Task statement: Every entry is to be set down a second time, precisely as written.

────────

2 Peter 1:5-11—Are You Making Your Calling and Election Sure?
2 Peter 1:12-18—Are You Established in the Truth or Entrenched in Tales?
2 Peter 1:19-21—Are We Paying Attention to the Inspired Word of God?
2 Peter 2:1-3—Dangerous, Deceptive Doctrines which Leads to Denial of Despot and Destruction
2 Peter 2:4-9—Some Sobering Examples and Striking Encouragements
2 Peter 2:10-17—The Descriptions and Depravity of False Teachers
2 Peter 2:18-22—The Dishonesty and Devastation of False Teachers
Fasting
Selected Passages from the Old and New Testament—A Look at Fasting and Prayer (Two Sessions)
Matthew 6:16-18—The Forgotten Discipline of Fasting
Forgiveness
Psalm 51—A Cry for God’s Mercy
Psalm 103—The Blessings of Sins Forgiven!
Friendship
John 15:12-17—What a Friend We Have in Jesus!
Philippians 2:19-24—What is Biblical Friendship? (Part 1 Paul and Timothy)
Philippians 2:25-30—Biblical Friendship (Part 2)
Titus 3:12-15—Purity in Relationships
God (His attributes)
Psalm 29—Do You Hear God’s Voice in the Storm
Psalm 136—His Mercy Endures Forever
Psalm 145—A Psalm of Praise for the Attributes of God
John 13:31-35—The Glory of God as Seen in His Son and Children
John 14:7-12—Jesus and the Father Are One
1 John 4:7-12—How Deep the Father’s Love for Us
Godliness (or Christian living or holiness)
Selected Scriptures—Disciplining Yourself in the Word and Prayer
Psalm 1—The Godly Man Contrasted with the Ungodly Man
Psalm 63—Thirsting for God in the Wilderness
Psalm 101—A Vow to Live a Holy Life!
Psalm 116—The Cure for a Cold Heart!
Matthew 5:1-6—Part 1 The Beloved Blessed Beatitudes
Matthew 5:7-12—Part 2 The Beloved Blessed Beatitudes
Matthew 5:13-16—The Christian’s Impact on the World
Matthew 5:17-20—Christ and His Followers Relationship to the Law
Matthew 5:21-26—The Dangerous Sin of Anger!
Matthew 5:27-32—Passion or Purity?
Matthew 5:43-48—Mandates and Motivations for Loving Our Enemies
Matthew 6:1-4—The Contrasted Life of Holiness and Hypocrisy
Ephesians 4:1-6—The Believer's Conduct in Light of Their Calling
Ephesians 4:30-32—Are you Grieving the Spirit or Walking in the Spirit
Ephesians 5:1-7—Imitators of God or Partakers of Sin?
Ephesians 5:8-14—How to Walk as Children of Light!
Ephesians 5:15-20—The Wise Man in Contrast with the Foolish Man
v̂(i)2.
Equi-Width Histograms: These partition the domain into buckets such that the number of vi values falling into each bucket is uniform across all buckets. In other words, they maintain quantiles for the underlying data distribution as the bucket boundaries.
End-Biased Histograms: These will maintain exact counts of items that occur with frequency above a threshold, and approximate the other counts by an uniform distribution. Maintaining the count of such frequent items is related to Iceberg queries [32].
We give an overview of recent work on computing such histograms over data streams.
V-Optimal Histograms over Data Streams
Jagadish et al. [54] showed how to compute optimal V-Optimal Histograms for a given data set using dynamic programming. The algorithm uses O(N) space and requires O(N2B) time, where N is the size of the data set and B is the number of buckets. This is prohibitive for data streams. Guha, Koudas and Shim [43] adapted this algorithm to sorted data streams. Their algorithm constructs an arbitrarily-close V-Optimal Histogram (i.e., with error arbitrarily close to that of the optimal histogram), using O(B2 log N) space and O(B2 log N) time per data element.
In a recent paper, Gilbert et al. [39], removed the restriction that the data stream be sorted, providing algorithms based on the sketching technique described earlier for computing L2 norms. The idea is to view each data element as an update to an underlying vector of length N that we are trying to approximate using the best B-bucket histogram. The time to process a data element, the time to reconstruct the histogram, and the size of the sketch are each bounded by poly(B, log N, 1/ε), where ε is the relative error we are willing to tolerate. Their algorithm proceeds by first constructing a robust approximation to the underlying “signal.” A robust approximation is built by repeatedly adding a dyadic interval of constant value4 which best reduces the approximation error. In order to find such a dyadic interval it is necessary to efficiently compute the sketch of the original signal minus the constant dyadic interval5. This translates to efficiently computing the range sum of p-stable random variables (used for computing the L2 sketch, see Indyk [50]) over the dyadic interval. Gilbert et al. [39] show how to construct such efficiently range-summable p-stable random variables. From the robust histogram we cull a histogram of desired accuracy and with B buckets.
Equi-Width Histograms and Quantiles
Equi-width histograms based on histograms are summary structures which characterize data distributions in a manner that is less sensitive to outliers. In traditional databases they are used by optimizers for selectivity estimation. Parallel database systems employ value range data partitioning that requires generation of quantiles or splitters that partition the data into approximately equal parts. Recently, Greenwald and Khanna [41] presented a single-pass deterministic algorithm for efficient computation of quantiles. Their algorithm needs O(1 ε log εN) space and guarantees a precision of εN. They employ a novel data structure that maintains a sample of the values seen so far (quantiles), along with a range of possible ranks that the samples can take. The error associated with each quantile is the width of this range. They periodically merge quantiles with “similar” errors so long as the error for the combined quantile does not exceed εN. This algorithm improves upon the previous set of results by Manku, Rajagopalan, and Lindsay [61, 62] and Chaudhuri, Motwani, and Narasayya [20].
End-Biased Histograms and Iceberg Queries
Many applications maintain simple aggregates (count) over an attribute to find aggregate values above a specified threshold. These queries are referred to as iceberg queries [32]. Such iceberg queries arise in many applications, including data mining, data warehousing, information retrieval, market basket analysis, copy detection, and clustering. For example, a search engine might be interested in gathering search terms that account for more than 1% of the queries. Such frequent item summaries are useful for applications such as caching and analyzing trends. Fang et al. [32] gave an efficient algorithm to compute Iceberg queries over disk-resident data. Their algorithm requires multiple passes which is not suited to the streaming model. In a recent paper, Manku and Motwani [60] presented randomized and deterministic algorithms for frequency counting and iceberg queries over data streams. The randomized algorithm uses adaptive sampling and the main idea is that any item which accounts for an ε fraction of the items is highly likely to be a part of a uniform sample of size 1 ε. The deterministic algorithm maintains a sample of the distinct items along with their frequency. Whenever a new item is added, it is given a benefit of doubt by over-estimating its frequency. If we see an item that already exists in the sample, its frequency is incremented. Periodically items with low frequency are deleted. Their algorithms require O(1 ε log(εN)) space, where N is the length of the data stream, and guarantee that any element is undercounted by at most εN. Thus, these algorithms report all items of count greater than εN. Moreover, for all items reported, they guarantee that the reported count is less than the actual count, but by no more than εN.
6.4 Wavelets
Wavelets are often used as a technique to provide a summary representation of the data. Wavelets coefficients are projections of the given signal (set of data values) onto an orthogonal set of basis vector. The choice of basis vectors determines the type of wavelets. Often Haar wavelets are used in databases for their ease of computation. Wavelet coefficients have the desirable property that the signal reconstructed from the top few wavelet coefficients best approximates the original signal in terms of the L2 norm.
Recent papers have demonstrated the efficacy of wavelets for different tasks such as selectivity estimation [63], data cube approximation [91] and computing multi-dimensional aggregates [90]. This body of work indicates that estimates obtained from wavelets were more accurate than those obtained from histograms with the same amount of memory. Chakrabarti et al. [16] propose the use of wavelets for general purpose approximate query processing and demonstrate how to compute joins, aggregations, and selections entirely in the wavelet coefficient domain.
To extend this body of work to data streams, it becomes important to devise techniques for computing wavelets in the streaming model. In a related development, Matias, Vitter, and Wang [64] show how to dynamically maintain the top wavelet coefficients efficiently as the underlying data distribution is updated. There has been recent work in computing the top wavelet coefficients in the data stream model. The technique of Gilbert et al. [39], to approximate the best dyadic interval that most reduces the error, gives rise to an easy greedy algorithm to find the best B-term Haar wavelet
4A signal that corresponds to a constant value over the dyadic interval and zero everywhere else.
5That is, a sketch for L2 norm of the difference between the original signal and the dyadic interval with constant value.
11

────────

Answer space:
2 Peter 1:5-11—Are You Making Your Calling and Election Sure?
2 Peter 1:12-18—Are You Established in the Truth or Entrenched in Tales?
2 Peter 1:19-21—Are We Paying Attention to the Inspired Word of God?
2 Peter 2:1-3—Dangerous, Deceptive Doctrines which Leads to Denial of Despot and Destruction
2 Peter 2:4-9—Some Sobering Examples and Striking Encouragements
2 Peter 2:10-17—The Descriptions and Depravity of False Teachers
2 Peter 2:18-22—The Dishonesty and Devastation of False Teachers
Fasting
Selected Passages from the Old and New Testament—A Look at Fasting and Prayer (Two Sessions)
Matthew 6:16-18—The Forgotten Discipline of Fasting
Forgiveness
Psalm 51—A Cry for God’s Mercy
Psalm 103—The Blessings of Sins Forgiven!
Friendship
John 15:12-17—What a Friend We Have in Jesus!
Philippians 2:19-24—What is Biblical Friendship? (Part 1 Paul and Timothy)
Philippians 2:25-30—Biblical Friendship (Part 2)
Titus 3:12-15—Purity in Relationships
God (His attributes)
Psalm 29—Do You Hear God’s Voice in the Storm
Psalm 136—His Mercy Endures Forever
Psalm 145—A Psalm of Praise for the Attributes of God
John 13:31-35—The Glory of God as Seen in His Son and Children
John 14:7-12—Jesus and the Father Are One
1 John 4:7-12—How Deep the Father’s Love for Us
Godliness (or Christian living or holiness)
Selected Scriptures—Disciplining Yourself in the Word and Prayer
Psalm 1—The Godly Man Contrasted with the Ungodly Man
Psalm 63—Thirsting for God in the Wilderness
Psalm 101—A Vow to Live a Holy Life!
Psalm 116—The Cure for a Cold Heart!
Matthew 5:1-6—Part 1 The Beloved Blessed Beatitudes
Matthew 5:7-12—Part 2 The Beloved Blessed Beatitudes
Matthew 5:13-16—The Christian’s Impact on the World
Matthew 5:17-20—Christ and His Followers Relationship to the Law
Matthew 5:21-26—The Dangerous Sin of Anger!
Matthew 5:27-32—Passion or Purity?
Matthew 5:43-48—Mandates and Motivations for Loving Our Enemies
Matthew 6:1-4—The Contrasted Life of Holiness and Hypocrisy
Ephesians 4:1-6—The Believer's Conduct in Light of Their Calling
Ephesians 4:30-32—Are you Grieving the Spirit or Walking in the Spirit
Ephesians 5:1-7—Imitators of God or Partakers of Sin?
Ephesians 5:8-14—How to Walk as Children of Light!
Ephesians 5:15-20—The Wise Man in Contrast with the Foolish Man
v̂(i)2.
Equi-Width Histograms: These partition the domain into buckets such that the number of vi values falling into each bucket is uniform across all buckets. In other words, they maintain quantiles for the underlying data distribution as the bucket boundaries.
End-Biased Histograms: These will maintain exact counts of items that occur with frequency above a threshold, and approximate the other counts by an uniform distribution. Maintaining the count of such frequent items is related to Iceberg queries [32].
We give an overview of recent work on computing such histograms over data streams.
V-Optimal Histograms over Data Streams
Jagadish et al. [54] showed how to compute optimal V-Optimal Histograms for a given data set using dynamic programming. The algorithm uses O(N) space and requires O(N2B) time, where N is the size of the data set and B is the number of buckets. This is prohibitive for data streams. Guha, Koudas and Shim [43] adapted this algorithm to sorted data streams. Their algorithm constructs an arbitrarily-close V-Optimal Histogram (i.e., with error arbitrarily close to that of the optimal histogram), using O(B2 log N) space and O(B2 log N) time per data element.
In a recent paper, Gilbert et al. [39], removed the restriction that the data stream be sorted, providing algorithms based on the sketching technique described earlier for computing L2 norms. The idea is to view each data element as an update to an underlying vector of length N that we are trying to approximate using the best B-bucket histogram. The time to process a data element, the time to reconstruct the histogram, and the size of the sketch are each bounded by poly(B, log N, 1/ε), where ε is the relative error we are willing to tolerate. Their algorithm proceeds by first constructing a robust approximation to the underlying “signal.” A robust approximation is built by repeatedly adding a dyadic interval of constant value4 which best reduces the approximation error. In order to find such a dyadic interval it is necessary to efficiently compute the sketch of the original signal minus the constant dyadic interval5. This translates to efficiently computing the range sum of p-stable random variables (used for computing the L2 sketch, see Indyk [50]) over the dyadic interval. Gilbert et al. [39] show how to construct such efficiently range-summable p-stable random variables. From the robust histogram we cull a histogram of desired accuracy and with B buckets.
Equi-Width Histograms and Quantiles
Equi-width histograms based on histograms are summary structures which characterize data distributions in a manner that is less sensitive to outliers. In traditional databases they are used by optimizers for selectivity estimation. Parallel database systems employ value range data partitioning that requires generation of quantiles or splitters that partition the data into approximately equal parts. Recently, Greenwald and Khanna [41] presented a single-pass deterministic algorithm for efficient computation of quantiles. Their algorithm needs O(1 ε log εN) space and guarantees a precision of εN. They employ a novel data structure that maintains a sample of the values seen so far (quantiles), along with a range of possible ranks that the samples can take. The error associated with each quantile is the width of this range. They periodically merge quantiles with “similar” errors so long as the error for the combined quantile does not exceed εN. This algorithm improves upon the previous set of results by Manku, Rajagopalan, and Lindsay [61, 62] and Chaudhuri, Motwani, and Narasayya [20].
End-Biased Histograms and Iceberg Queries
Many applications maintain simple aggregates (count) over an attribute to find aggregate values above a specified threshold. These queries are referred to as iceberg queries [32]. Such iceberg queries arise in many applications, including data mining, data warehousing, information retrieval, market basket analysis, copy detection, and clustering. For example, a search engine might be interested in gathering search terms that account for more than 1% of the queries. Such frequent item summaries are useful for applications such as caching and analyzing trends. Fang et al. [32] gave an efficient algorithm to compute Iceberg queries over disk-resident data. Their algorithm requires multiple passes which is not suited to the streaming model. In a recent paper, Manku and Motwani [60] presented randomized and deterministic algorithms for frequency counting and iceberg queries over data streams. The randomized algorithm uses adaptive sampling and the main idea is that any item which accounts for an ε fraction of the items is highly likely to be a part of a uniform sample of size 1 ε. The deterministic algorithm maintains a sample of the distinct items along with their frequency. Whenever a new item is added, it is given a benefit of doubt by over-estimating its frequency. If we see an item that already exists in the sample, its frequency is incremented. Periodically items with low frequency are deleted. Their algorithms require O(1 ε log(εN)) space, where N is the length of the data stream, and guarantee that any element is undercounted by at most εN. Thus, these algorithms report all items of count greater than εN. Moreover, for all items reported, they guarantee that the reported count is less than the actual count, but by no more than εN.
6.4 Wavelets
Wavelets are often used as a technique to provide a summary representation of the data. Wavelets coefficients are projections of the given signal (set of data values) onto an orthogonal set of basis vector. The choice of basis vectors determines the type of wavelets. Often Haar wavelets are used in databases for their ease of computation. Wavelet coefficients have the desirable property that the signal reconstructed from the top few wavelet coefficients best approximates the original signal in terms of the L2 norm.
Recent papers have demonstrated the efficacy of wavelets for different tasks such as selectivity estimation [63], data cube approximation [91] and computing multi-dimensional aggregates [90]. This body of work indicates that estimates obtained from wavelets were more accurate than those obtained from histograms with the same amount of memory. Chakrabarti et al. [16] propose the use of wavelets for general purpose approximate query processing and demonstrate how to compute joins, aggregations, and selections entirely in the wavelet coefficient domain.
To extend this body of work to data streams, it becomes important to devise techniques for computing wavelets in the streaming model. In a related development, Matias, Vitter, and Wang [64] show how to dynamically maintain the top wavelet coefficients efficiently as the underlying data distribution is updated. There has been recent work in computing the top wavelet coefficients in the data stream model. The technique of Gilbert et al. [39], to approximate the best dyadic interval that most reduces the error, gives rise to an easy greedy algorithm to find the best B-term Haar wavelet
4A signal that corresponds to a constant value over the dyadic interval and zero everywhere else.
5That is, a sketch for L2 norm of the difference between the original signal and the dyadic interval with constant value.
11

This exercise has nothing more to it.